Escrito a partir de 1500 a.C., o livro mais vendido da atualidade também vigora entre os mais antigos da categoria e o mais longo a ser finalizado, aproximadamente 1600 anos até a versão que conhecemos atualmente. Mesmo três mil e quinhentos e poucos anos depois, a Bíblia continua sendo um livro de referência para a sociedade contemporânea, transcendendo o limite das religiões e moldando a base da moral e da ética ocidental como a conhecemos. Três mil e quinhentos anos atrás. O alfabeto com o qual escrevo esse texto, estava nos primeiros estágios do nascimento. Os caracteres que transmitem a mensagem da Bíblia hoje em dia datam de apenas algumas décadas de distância dos primeiros escritos do livro. O tempo parece não ser um problema para a imortalidade bíblica. A questão é entendermos o porquê.
As sagradas escrituras cristãs apresentam algumas características únicas, muito interessantes quando as olhamos de um referencial privilegiado: elas são um conjunto de linguagens, separadas por centenas de anos e diferentes estruturas sociais. E como uma linguagem, a Bíblia é uma ferramenta para se transmitir todo tipo de informação. Mostro-lhes um enxerto que descreve a ira de Deus Todo-Poderoso àqueles que não obedecem as suas regras, seguido por uma sequência de leis retiradas a dedo de alguns livros do Velho Testamento; moldo um perfil social específico. Em outro momento separo passagens de Jesus pregando o amor como bilhete de entrada no paraíso e uno-as com uma frase do Levítico que dita o amor homem-mulher como o verdadeiro amor de Deus; moldo outro grupo de pessoas. O que faz da Bíblia um livro único e imortal é o fato dela ser multi-interpretativa, muitas Bíblias em uma só, cada uma compatível com o perfil de alguém em algum período histórico.
A teologia da prosperidade é um exemplo contemporâneo, contrastando Pastores neopentecostais e padres Franciscanos, como se ambos seguissem diferentes ensinamentos, deuses diferentes. São duas visões do mesmo texto. Assim como grupos no Facebook, as religiões atraem pessoas que pensam de forma semelhante, interpretam as escrituras com um ponto de vista comum e ignoram aquilo que não as convém. Os cristãos querem e buscam o melhor dos dois mundos: onde os pecados são apenas aquilo que não fazem parte de seu comportamento e o caminho correto para o reino dos céus é o estilo de vida que levam. Uma cegueira intencional, na qual os demônios estão nos outros e não dentro de cada um deles; na qual a vaidade e o orgulho de serem os únicos convidados para a ceia do Senhor são apenas detalhes inconvenientes.

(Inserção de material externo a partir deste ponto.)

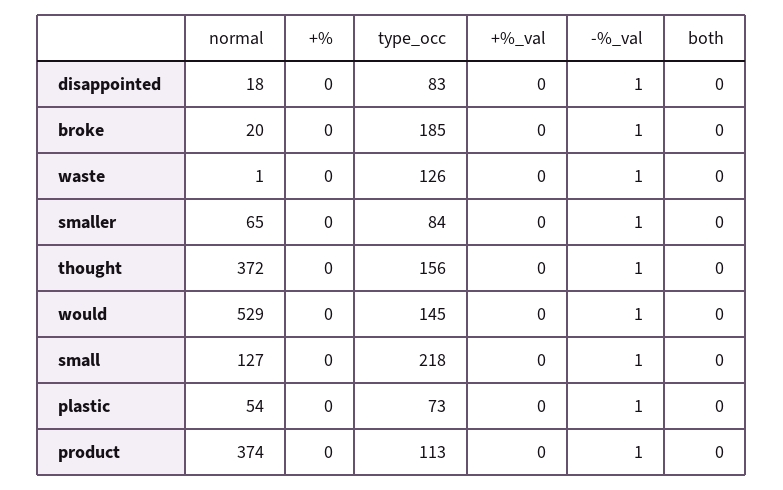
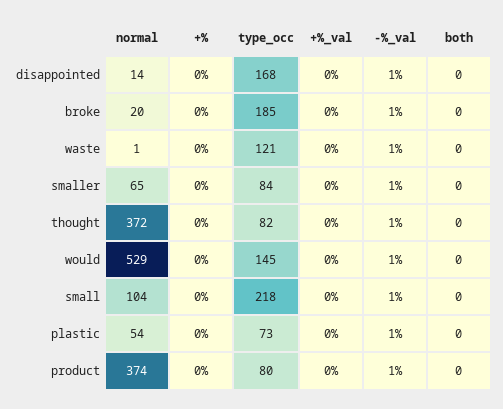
normal, disappointed: 18 -> 14
type_occ, disappointed: 83 -> 168
type_occ, waste: 126 -> 121
type_occ, thought: 156 -> 82
normal, small: 127 -> 104
type_occ, product: 113 -> 80

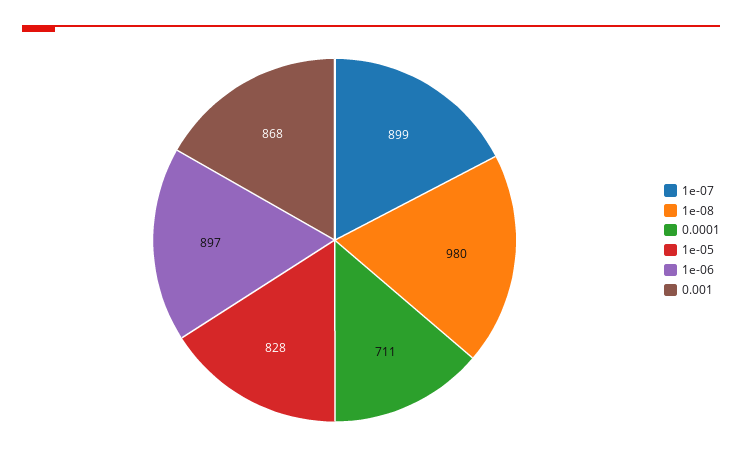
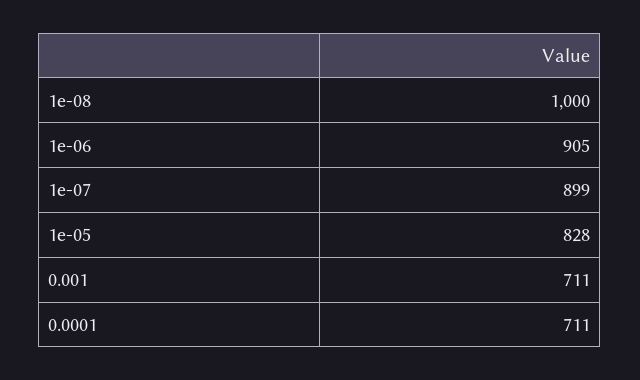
1e-08: 980 -> 1000
1e-06: 897 -> 905
0.001: 868 -> 711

A Bíblia moldou (e ainda molda) o mundo, mas as sociedades têm um poder igualmente grande para dizer o que está lá escrito. É chocante pensar que o mesmo texto que guiou a Inquisição da Idade Média hoje arrasta multidões da Renovação Carismática. Não é difícil concluir que o mesmo pode ocorrer com os outros demais fundamentalismos mundo a fora. Basta um pouco menos de preconceito, um pouco mais de visão fora da caixa.
A Bíblia se mostrou, ao longo de inúmeras gerações, ser o mais poderoso dos escritos: Deus descrito pelas mãos de homens, para ser lido pelos homens e interpretado por grupos de homens. E a palavra de Deus é soberana; a palavra do Senhor é incontestável. Amém!